Couchepin Pascal · Bundesrat · 2004-09-30
Couchepin Pascal · Bundesrat · Wallis · 2004-09-30
Wortprotokoll
Comme vous l'avez constaté, le problème qui est soulevé est un problème difficile. Il est difficile tout simplement parce que les définitions elles-mêmes sont relativement peu claires, parce que les bases comptables ne sont pas aussi évidentes que certains le laissent entendre. Il y a quelques années, le Conseil fédéral a approuvé une ordonnance qui avait pour but d'inciter les institutions bénéficiaires de ces prestations, ou qui abritent des personnes bénéficiaires de ces prestations, à mieux régler ce qui relève des soins et ce qui relève du séjour ordinaire. A la suite de cette ordonnance, un certain nombre de prestations ont été payées, mais les choses ne sont pas aussi claires que certains le disent. Il reste encore beaucoup de zones grises et de possibilités d'interprétation. Si on ne prend pas garde, si on accepte de couvrir de manne fédérale, ou plutôt de manne des assurances, la totalité des zones grises, on court le risque de voir exploser les coûts mis à la charge de l'assurance-maladie dans ce secteur. Il y va de centaines de millions de francs.

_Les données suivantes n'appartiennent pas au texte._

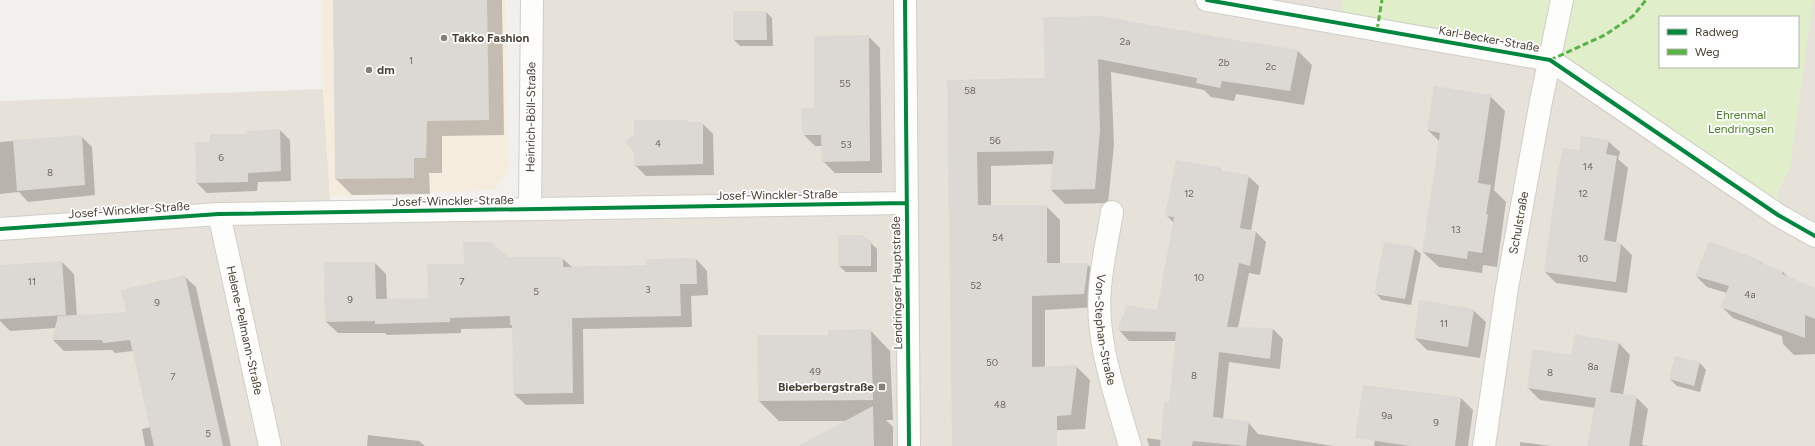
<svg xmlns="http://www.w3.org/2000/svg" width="1815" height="446" font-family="Figtree,sans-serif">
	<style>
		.residential { fill: #e7e2d9; fill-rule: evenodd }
		.commercial { fill: #f5ecde }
		.green { fill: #e0eeca; fill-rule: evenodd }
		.shadow { fill: #0003 }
		.building { fill: #dcd9d4 }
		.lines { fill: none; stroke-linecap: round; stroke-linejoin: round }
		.minor-casing { stroke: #d0cec9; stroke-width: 24 }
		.minor { stroke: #fdfdfc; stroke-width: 22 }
		.quiet { stroke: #57b346; stroke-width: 3; stroke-dasharray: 6 3; stroke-linecap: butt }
		.cycleway-casing { stroke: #fff; stroke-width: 6 }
		.cycleway { stroke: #00873e; stroke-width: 4 }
		.poi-dot { fill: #857f76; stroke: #fff; stroke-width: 1.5 }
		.labels { text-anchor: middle; stroke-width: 3.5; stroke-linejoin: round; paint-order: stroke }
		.number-label { font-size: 10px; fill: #6f685e }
		.poi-label { font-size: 12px; font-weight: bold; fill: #4a4236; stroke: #fff; text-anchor: start }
		.street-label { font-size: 12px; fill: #4a4236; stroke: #fff }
		.park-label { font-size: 12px; fill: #488124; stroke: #fff }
	</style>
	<rect width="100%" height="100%" fill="#f2f0ec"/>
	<!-- residential -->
	<path class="residential" d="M532,0H1815V446H0V101L323,89L331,212L530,209ZM1660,17H1798V67H1660Z"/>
	<!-- commercial -->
	<path class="commercial" d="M321,0H506L509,169L495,190L330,197L323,89Z"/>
	<!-- green -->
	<path class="green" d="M1343,0H1813L1790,167L1778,192V215L1550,60L1339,23ZM1660,17H1798V67H1660Z"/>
	<!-- shadow -->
	<path class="shadow" d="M334,0H502L504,135L442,136V173H429L430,194L352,195L336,179Z
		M766,12L772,18L773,46H740L734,40Z
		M1044,18L1298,51L1312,65L1304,105L1236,94L1234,101L1211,97L1204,90L1111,72L1114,145L1108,203L1065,204L1051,190L1054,164L991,166V206H1046L1060,220V264H1087L1101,278L1098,307L1045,310V367L1076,366L1090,380L1085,429L1038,431L1055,446H953L948,81L1046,79Z
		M868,36L880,48L882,173H835L823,161V146H815L803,134L815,108Z
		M1490,96L1505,111L1494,190L1506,202L1497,267L1483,265L1482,273L1439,267L1423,252L1440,142L1428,130Z
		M686,121L688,123H702L713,134L714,175L646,176L635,165Z
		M280,130L290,140L291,181L258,182L257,191L207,193L197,183L248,135Z
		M81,136L92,147L95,195L28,202L19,192L0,194V142Z
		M1608,141L1620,152L1618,159L1628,168L1616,243L1621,244L1632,255L1627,293L1556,283L1545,272L1580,151Z
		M1219,168L1222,172L1248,176L1259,186L1251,231L1256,232L1266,242L1260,275L1249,273L1238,328L1273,329L1283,339L1280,369L1229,362L1223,420L1248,422L1258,434L1334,446H1149L1147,438L1161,440L1170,403L1176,341H1129L1119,330L1158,312L1174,223L1166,215Z
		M870,242L877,249V272H846L839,266Z
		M1414,248L1421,254L1411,305L1382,300L1375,293Z
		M508,258H562L572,267L647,266L696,259L707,271L708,295L691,296L692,327L583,329L584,404L526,405L514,394L513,328L461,329V333L387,335L385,333H338L326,322L375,263L386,274L387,300L429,299L465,264Z
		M62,262L74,274L77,316L127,313L184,276L196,287L231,446H145L142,429L151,427L133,351L115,353L112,350L64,351L53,340L56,328L10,331L0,321V266Z
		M1761,262L1765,265L1783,272L1789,278L1815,289V354L1794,355L1783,344L1782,336L1733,318L1722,307L1727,293L1707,287L1696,276Z
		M1473,310L1486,322L1480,358L1427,350L1415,338Z
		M870,330L890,351L893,420H886L893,427V446H800L848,421H779L759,401L829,336Z
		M1619,343L1630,355L1623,395L1636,397L1648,409L1642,445L1649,446H1588L1595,408L1540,400L1528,388L1572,356Z
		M1675,357L1700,363L1706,370L1700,392L1677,386L1670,379Z
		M1382,389L1461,398L1473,410L1468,446H1374Z
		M368,435L419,441L425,446H367Z
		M1520,442L1551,446H1520Z"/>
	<!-- building -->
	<path class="building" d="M333,0H487L489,120L427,121L426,158H414V178L335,179Z
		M733,11H766L767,40H733Z
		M1101,16L1252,43V42L1298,50L1290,91L1222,81L1220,88L1196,83L1197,78L1098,59L1100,130L1095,189L1050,190L1054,151L977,152L978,205H1047V263H1088L1084,294L1032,296V367L1077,365L1071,415L1057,416V446H952L947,80L1045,78L1043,17Z
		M869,35L870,161L822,162L821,135H802L801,108H814V36Z
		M1434,86L1491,95L1478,183L1491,185L1486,214L1488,215L1482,253L1468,251L1467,259L1422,252L1440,133L1427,130Z
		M634,120H686V122H703V164L634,166V153L625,142L634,134Z
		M280,129L281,171L248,173V182L196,183L195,142H210V134H247V131Z
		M82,135L85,185L17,191L13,140Z
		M1581,136L1609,140L1606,154L1617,156L1604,240L1621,243L1616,282L1544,272L1557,176L1563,148L1579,150Z
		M1176,160L1219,167V170L1249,175L1240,228L1256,231L1250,266L1239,263L1227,327L1273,328L1270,359L1219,352L1213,417L1249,421L1246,446L1193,441L1192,446H1160L1164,402H1169L1176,332L1117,331L1127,305L1157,310L1174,217L1165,216Z
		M838,235H862L871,241V266H838Z
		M1709,241L1762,261L1761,263L1783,271L1782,274L1815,288V319L1805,315V338L1720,307L1729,286L1695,276Z
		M463,242H491L508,257H563V267L646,265V259L696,258L697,284H680L681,316L572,318L573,393L513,394L512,325H510V316L450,318V322L375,324V321L325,322L324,262H375L376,299L428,298L427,264H464Z
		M1384,242L1415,247L1405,299L1374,294Z
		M62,261L66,315L0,319V265Z
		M185,275L211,393L223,446H154L130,340L103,343L102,340H52L58,316L126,312L121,290Z
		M1419,300L1474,309L1468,347L1414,338Z
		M871,329L873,400L758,401L757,335H828V330Z
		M1575,334L1619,342L1610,392L1637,396L1629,446H1587L1596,398L1527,388L1533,349L1571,355Z
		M1675,356L1700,362L1694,386L1669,379Z
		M1363,385L1461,397L1455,446H1410L1355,438Z
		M873,406L874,446H798Z"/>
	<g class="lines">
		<defs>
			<g id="minor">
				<path d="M905,0L909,446"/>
				<path d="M1207,0L1550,60L1778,215L1815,236"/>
				<path id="s1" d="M530,209L532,0"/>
				<path id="s2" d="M1112,212C1108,237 1102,262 1100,288C1095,341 1116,396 1130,446"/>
				<path id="s3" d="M219,214L270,446"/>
				<path d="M0,229L219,214L907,203"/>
				<path id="s4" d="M1484,446L1507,288L1541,101L1562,0"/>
			</g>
		</defs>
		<!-- minor casing -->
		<use href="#minor" class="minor-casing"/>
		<!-- minor -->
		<use href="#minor" class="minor"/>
		<!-- quiet -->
		<path class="quiet" d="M1377,30L1382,0
			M1550,60L1605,35L1633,16L1646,0"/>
		<defs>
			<path id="cycleway" d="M905,0L909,446
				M1207,0L1550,60L1778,215L1815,236
				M0,229L219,214L907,203"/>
		</defs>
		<!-- cycleway casing -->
		<use href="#cycleway" class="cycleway-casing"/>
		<!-- cycleway -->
		<use href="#cycleway" class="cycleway"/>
	</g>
	<!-- markers -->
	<g class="poi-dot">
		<circle cx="444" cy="38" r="4"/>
		<circle cx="369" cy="70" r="4"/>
		<rect x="878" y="383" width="8" height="8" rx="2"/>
	</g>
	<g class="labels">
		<!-- number labels -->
		<g class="number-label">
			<text x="1125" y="45">2a</text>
			<text x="411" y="64">1</text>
			<text x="1224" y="66">2b</text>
			<text x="1271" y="70">2c</text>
			<text x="845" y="87">55</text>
			<text x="970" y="94">58</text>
			<text x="995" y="144">56</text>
			<text x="658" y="147">4</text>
			<text x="846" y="148">53</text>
			<text x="221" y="161">6</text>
			<text x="1588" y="170">14</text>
			<text x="50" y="176">8</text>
			<text x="1189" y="197">12</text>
			<text x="1583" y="197">12</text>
			<text x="1456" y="233">13</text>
			<text x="998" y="241">54</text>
			<text x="1583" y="262">10</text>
			<text x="1199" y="281">10</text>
			<text x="32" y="285">11</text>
			<text x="462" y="285">7</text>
			<text x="976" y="289">52</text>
			<text x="648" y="293">3</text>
			<text x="536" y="295">5</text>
			<text x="1750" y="298">4a</text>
			<text x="350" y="303">9</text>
			<text x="157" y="306">9</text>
			<text x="1444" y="327">11</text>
			<text x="992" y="366">50</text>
			<text x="1593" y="370">8a</text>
			<text x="815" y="375">49</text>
			<text x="1550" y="376">8</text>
			<text x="1194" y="379">8</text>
			<text x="173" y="380">7</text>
			<text x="1000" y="408">48</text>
			<text x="1387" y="419">9a</text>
			<text x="1436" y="426">9</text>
			<text x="208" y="437">5</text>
		</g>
		<!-- poi labels -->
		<g class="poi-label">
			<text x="452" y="42">Takko Fashion</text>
			<text x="377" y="74">dm</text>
			<text x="874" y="391" text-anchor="end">Bieberbergstraße</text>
		</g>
		<!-- street labels -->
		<g class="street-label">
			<text transform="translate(1489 39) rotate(10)" y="4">Karl-Becker-Straße</text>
			<text dy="4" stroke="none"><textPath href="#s1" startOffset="92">Heinrich-Böll-Straße</textPath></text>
			<text transform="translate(777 195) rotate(-1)" y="4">Josef-Winckler-Straße</text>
			<text transform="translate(453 201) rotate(-1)" y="4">Josef-Winckler-Straße</text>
			<text transform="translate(129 210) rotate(-4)" y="4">Josef-Winckler-Straße</text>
			<text dy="4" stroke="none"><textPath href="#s4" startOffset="226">Schulstraße</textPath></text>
			<text transform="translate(897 283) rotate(-91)" y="4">Lendringser Hauptstraße</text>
			<text dy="4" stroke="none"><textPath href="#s3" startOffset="119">Helene-Pellmann-Straße</textPath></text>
			<text dy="4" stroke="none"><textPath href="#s2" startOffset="119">Von-Stephan-Straße</textPath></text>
		</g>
		<!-- park labels -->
		<g class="park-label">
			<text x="1741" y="119">Ehrenmal<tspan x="1741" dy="14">Lendringsen</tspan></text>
		</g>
	</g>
	<!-- legend -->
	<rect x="1659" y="16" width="140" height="52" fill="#ffffff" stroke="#b7b3af"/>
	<rect x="1667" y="29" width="20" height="6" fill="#00873e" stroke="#b7b3af"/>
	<text x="1695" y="36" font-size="12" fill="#4a4236">Radweg</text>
	<rect x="1667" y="49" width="20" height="6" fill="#57b346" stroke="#b7b3af"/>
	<text x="1695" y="56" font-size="12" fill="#4a4236">Weg</text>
</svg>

C'est la raison pour laquelle le Conseil fédéral pense que ce problème doit être discuté en soi, qu'il doit faire l'objet d'un débat large et complet, dans le cadre spécifique de la discussion sur le message sur le financement des soins. La procédure de consultation s'achève et le Parlement sera invité à traiter le problème à la suite du message que nous lui adresserons en décembre prochain.
Que faut-il faire jusqu'alors? Nous avons l'intention de réadapter deux tarifs de soins, mais nous souhaitons que le Parlement ne fasse pas le travail de l'administration et ne légifère pas au niveau de l'ordonnance dans ce domaine.
Or, la proposition subsidiaire de la minorité II relève typiquement de l'ordonnance en donnant des détails qui ne sont pas du niveau de la loi et qui ensuite nous lient, sans pouvoir tenir compte des circonstances particulières et de certains éléments qui nécessitent un traitement différent. [PAGE 1522]
C'est la raison pour laquelle le Conseil fédéral, même s'il partage une grande partie des ambitions de la proposition subsidiaire de la minorité II, vous demande de légiférer avec clarté et de laisser à la loi ce qui relève du niveau de la loi et de laisser à l'administration et au Conseil fédéral le soin de fixer le détail qui passe par une ordonnance. Or, je le répète, la proposition subsidiaire de la minorité II est en réalité plus un élément d'ordonnance qu'un élément de loi.
Je vous invite donc à soutenir la proposition de la majorité de la commission.